Ein kleines Update ist Routine, ein großer Versionssprung kann eine Website lahmlegen. Was der Unterschied zwischen kleinen und Major-Updates ist, warum dabei der weiße Bildschirm droht und wie man sicher aktualisiert.

Warndreieck neben Update-Kreispfeil als Sinnbild für das Risiko großer WordPress-Updates

Updates sind wichtig, das weiß inzwischen jeder. Aber nicht jedes Update ist gleich. Zwischen einem kleinen Sicherheits-Update und einem großen Versionssprung, einem sogenannten Major-Update, liegt ein erheblicher Unterschied im Risiko. Wer den nicht kennt, klickt arglos auf „Aktualisieren“ und steht plötzlich vor einer weißen Seite.

Kleine Updates und Major-Updates: der Unterschied

An der Versionsnummer lässt sich der Unterschied ablesen. Ein Sprung von 6.4.2 auf 6.4.3 ist ein kleines Update: meist Sicherheits- und Fehlerkorrekturen, in der Regel unkritisch. Ein Sprung von 6.4 auf 6.5 oder gar von 6 auf 7 ist ein Major-Update: Hier ändern sich oft grundlegende Dinge im Inneren. Das Gleiche gilt für Plugins und Themes. Major-Updates bringen neue Funktionen, können aber auch die Art ändern, wie Bausteine zusammenarbeiten, und genau da entstehen die Probleme.

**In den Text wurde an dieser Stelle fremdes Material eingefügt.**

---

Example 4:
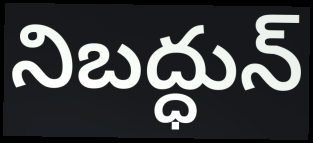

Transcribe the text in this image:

నిబద్ధున్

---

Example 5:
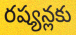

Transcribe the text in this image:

రష్యన్లకు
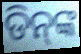
ଡିନ୍‍ଙ୍କ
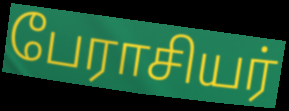
பேராசியர்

Warum dabei eine Seite kaputtgehen kann

  • Plugin-Konflikte: Ein Plugin ist noch nicht an die neue Version angepasst und verträgt sich plötzlich nicht mehr mit dem Core
  • Theme-Inkompatibilität: Das Design baut auf einer Funktion auf, die im Major-Update geändert oder entfernt wurde
  • PHP-Anforderungen: Die neue Version verlangt eine neuere PHP-Version, die der Server noch nicht bereitstellt
  • Der gefürchtete weiße Bildschirm (White Screen of Death): Die Seite zeigt nur noch weiß, weil ein fataler Fehler die Ausführung stoppt

Besonders ärgerlich: Solche Fehler treten oft nicht sofort sichtbar auf, sondern an einer einzelnen Stelle, etwa im Kontaktformular oder im Shop-Checkout, die tagelang niemand bemerkt. Mehr zu solchen Pannen im Beitrag Website zerschossen.

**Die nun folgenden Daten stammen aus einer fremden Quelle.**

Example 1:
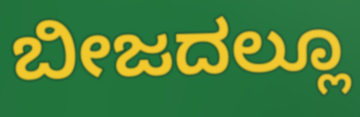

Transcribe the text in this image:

ಬೀಜದಲ್ಲೂ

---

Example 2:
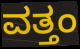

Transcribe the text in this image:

ವತ್ತಂ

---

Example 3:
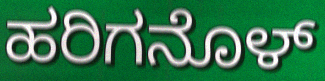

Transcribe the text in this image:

ಹರಿಗನೊಳ್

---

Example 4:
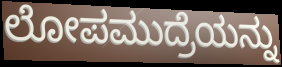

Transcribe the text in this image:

ಲೋಪಮುದ್ರೆಯನ್ನು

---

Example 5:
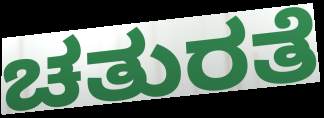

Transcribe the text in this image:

ಚತುರತೆ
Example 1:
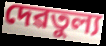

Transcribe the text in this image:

দেৱতুল্য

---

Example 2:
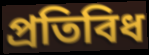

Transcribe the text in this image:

প্ৰতিবিধ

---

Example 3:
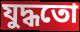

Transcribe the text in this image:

যুদ্ধতো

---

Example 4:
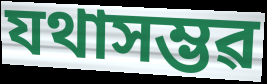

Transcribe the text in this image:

যথাসম্ভৱ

So aktualisiert man ein Major-Update sicher

  • Vorher ein vollständiges Backup von Dateien und Datenbank anlegen, das ist die Lebensversicherung
  • Auf einer Staging-Umgebung testen: einer Kopie der Seite, auf der das Update gefahrlos ausprobiert wird, bevor es live geht
  • Plugins und Theme vorab auf Kompatibilität mit der neuen Version prüfen
  • Nach dem Update jede wichtige Funktion durchklicken: Formular, Login, Shop, mobile Ansicht
  • Updates nie ungeprüft automatisch laufen lassen, gerade Major-Updates gehören begleitet

Genau deshalb ist ein Major-Update kein Fall für einen schnellen Klick zwischendurch, sondern für ruhige Hand, Backup und Test. Im WordPress-Wartungsvertrag übernehme ich genau das: testen, begleiten und im Zweifel sofort zurückrollen. Wie Backups und kleine Updates zusammenspielen, steht im Beitrag Updates und Backups.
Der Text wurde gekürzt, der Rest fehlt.